*** Opening Listed records ***

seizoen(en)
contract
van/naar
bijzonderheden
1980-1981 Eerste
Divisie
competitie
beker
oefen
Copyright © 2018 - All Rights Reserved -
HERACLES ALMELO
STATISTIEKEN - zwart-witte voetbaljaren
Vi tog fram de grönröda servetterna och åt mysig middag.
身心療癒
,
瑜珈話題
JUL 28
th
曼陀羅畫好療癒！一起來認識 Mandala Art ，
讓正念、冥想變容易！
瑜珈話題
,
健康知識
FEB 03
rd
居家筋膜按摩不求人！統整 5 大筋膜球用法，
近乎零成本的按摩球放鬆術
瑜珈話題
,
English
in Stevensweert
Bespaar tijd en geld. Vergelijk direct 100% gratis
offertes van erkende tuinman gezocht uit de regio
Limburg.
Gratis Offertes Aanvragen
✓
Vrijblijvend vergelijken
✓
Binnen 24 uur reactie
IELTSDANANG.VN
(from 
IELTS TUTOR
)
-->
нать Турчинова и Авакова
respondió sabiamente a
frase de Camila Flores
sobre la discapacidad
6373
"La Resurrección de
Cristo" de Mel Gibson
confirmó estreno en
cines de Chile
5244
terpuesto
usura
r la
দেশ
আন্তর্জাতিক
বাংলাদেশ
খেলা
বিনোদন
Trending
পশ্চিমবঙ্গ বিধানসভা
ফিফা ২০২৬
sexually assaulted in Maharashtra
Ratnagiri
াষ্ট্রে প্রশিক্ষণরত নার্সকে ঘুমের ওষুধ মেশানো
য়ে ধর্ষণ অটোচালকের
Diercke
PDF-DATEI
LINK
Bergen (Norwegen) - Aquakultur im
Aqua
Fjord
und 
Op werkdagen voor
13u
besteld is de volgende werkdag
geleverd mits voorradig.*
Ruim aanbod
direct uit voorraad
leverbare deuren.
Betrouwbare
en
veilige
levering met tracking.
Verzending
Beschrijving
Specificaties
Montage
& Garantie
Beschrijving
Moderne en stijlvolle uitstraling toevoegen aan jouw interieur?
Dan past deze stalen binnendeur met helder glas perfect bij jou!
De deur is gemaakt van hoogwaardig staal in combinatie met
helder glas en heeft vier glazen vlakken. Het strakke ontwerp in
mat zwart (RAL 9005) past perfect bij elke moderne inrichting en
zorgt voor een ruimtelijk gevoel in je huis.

*** Closing Listed records ***

**Goal of the exercise:** Change every "Beschrijving" in the lines above to "Omschrijving", then write out all the lines again with nothing else altered.

**Reply:**
seizoen(en)
contract
van/naar
bijzonderheden
1980-1981 Eerste
Divisie
competitie
beker
oefen
Copyright © 2018 - All Rights Reserved -
HERACLES ALMELO
STATISTIEKEN - zwart-witte voetbaljaren
Vi tog fram de grönröda servetterna och åt mysig middag.
身心療癒
,
瑜珈話題
JUL 28
th
曼陀羅畫好療癒！一起來認識 Mandala Art ，
讓正念、冥想變容易！
瑜珈話題
,
健康知識
FEB 03
rd
居家筋膜按摩不求人！統整 5 大筋膜球用法，
近乎零成本的按摩球放鬆術
瑜珈話題
,
English
in Stevensweert
Bespaar tijd en geld. Vergelijk direct 100% gratis
offertes van erkende tuinman gezocht uit de regio
Limburg.
Gratis Offertes Aanvragen
✓
Vrijblijvend vergelijken
✓
Binnen 24 uur reactie
IELTSDANANG.VN
(from 
IELTS TUTOR
)
-->
нать Турчинова и Авакова
respondió sabiamente a
frase de Camila Flores
sobre la discapacidad
6373
"La Resurrección de
Cristo" de Mel Gibson
confirmó estreno en
cines de Chile
5244
terpuesto
usura
r la
দেশ
আন্তর্জাতিক
বাংলাদেশ
খেলা
বিনোদন
Trending
পশ্চিমবঙ্গ বিধানসভা
ফিফা ২০২৬
sexually assaulted in Maharashtra
Ratnagiri
াষ্ট্রে প্রশিক্ষণরত নার্সকে ঘুমের ওষুধ মেশানো
য়ে ধর্ষণ অটোচালকের
Diercke
PDF-DATEI
LINK
Bergen (Norwegen) - Aquakultur im
Aqua
Fjord
und 
Op werkdagen voor
13u
besteld is de volgende werkdag
geleverd mits voorradig.*
Ruim aanbod
direct uit voorraad
leverbare deuren.
Betrouwbare
en
veilige
levering met tracking.
Verzending
Omschrijving
Specificaties
Montage
& Garantie
Omschrijving
Moderne en stijlvolle uitstraling toevoegen aan jouw interieur?
Dan past deze stalen binnendeur met helder glas perfect bij jou!
De deur is gemaakt van hoogwaardig staal in combinatie met
helder glas en heeft vier glazen vlakken. Het strakke ontwerp in
mat zwart (RAL 9005) past perfect bij elke moderne inrichting en
zorgt voor een ruimtelijk gevoel in je huis.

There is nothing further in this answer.